Abstract During 14 months, on the Geriatric Department of HC of Loches were hospitalised for falls 97 patients with an average age of 82,2 years. We studied the effect of predisposing (neuro-sensitive deficiency; walking disabilities; cognitive disorders; depression; malnutrition; vitamin D deficiency; iatrogenic factors; abnormal feet) and precipitating (infections; stroke; confusion; ionic disturbances; toxic substances; anemia; rhythm and conduction heart disorders; orthostatic hypotension) factors on gravity of falls using ANOVA statistical analysis tests. Following the interrogation we found that from the 62,88% women and 37,12% men, 79,38% have fallen at home, in nursing homes 12,37% and in our department 8,25%. The falls have had as consequences in 45 cases no trauma, in 34 cases mild trauma and 18 fractures. The results showed that the most representatives predisposing factors were walking disabilities 76,28%; cognitive disorders 66% and iatrogenic 54,63%. Among the precipitating factors the most representatives were arhythmia and conduction heart disorders 62,88% and infections 56,7%. There was a significant difference (p<0,0001) between the predisposing factors and precipitating factors in no trauma and mild falls (p<0,001), showing that precipitating factors have less influence on falls without sever consequences. There was no difference (p=0,4) between the factors when a fracture was the consequence.
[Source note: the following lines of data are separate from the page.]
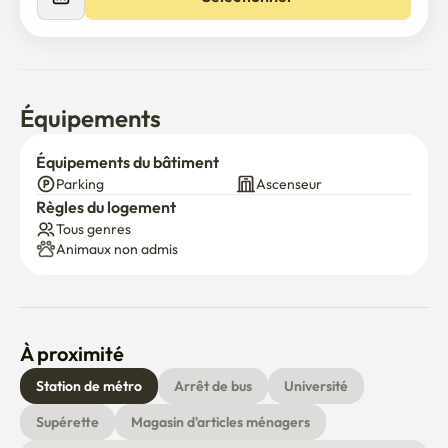
Équipements
Équipements du bâtiment
Parking
Ascenseur
Règles du logement
Tous genres
Animaux non admis
À proximité
Station de métro
Arrêt de bus
Université
Supérette
Magasin d'articles ménagers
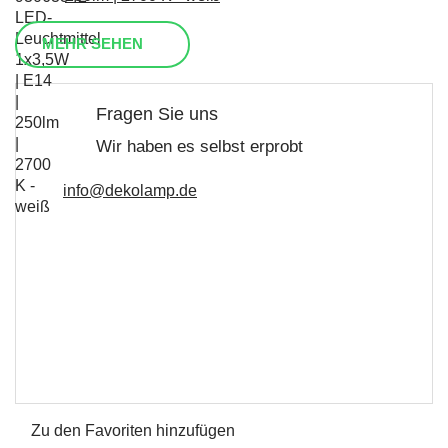
MEHR SEHEN
Fragen Sie uns
Wir haben es selbst erprobt
info@dekolamp.de
Zu den Favoriten hinzufügen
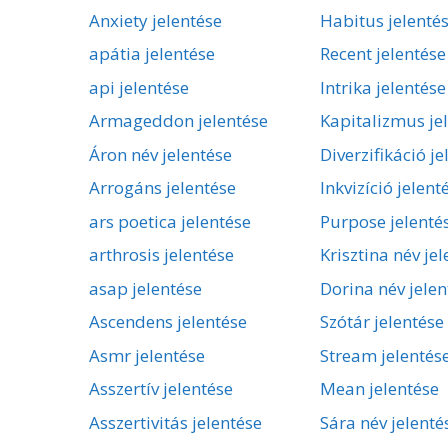
Anxiety jelentése
Habitus jelenté
apátia jelentése
Recent jelentése
api jelentése
Intrika jelentése
Armageddon jelentése
Kapitalizmus je
Áron név jelentése
Diverzifikáció je
Arrogáns jelentése
Inkvizíció jelent
ars poetica jelentése
Purpose jelenté
arthrosis jelentése
Krisztina név je
asap jelentése
Dorina név jelen
Ascendens jelentése
Szótár jelentése
Asmr jelentése
Stream jelentés
Asszertív jelentése
Mean jelentése
Asszertivitás jelentése
Sára név jelenté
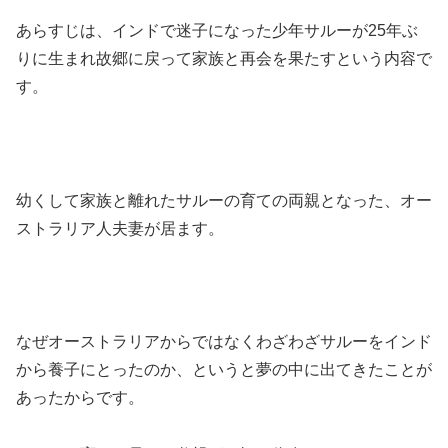
あらすじは、インドで迷子になった少年サルーが25年ぶ
りに生まれ故郷に戻って家族と再会を果たすという内容で
す。
幼くして家族と離れたサルーの育ての両親となった、オー
ストラリア人夫妻が居ます。
なぜオーストラリアからではなくわざわざサルーをインド
から養子にとったのか、というと夢の中に出てきたことが
あったからです。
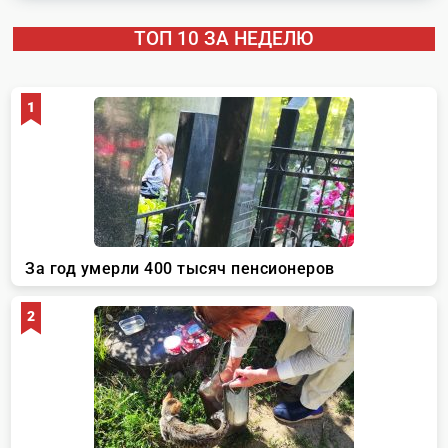
ТОП 10 ЗА НЕДЕЛЮ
In this case the precipitating factors have the same impact on gravity of falls as the predisposing factors. Iatrogenic factors (39,62% beta–blockers) and arrhythmias had significantly higher values in patients with falls and fractures than in those with falls without trauma (p<0,05) or mild trauma (p<0,001). The addition of some two types of factors influences the severity of falls in elderly people.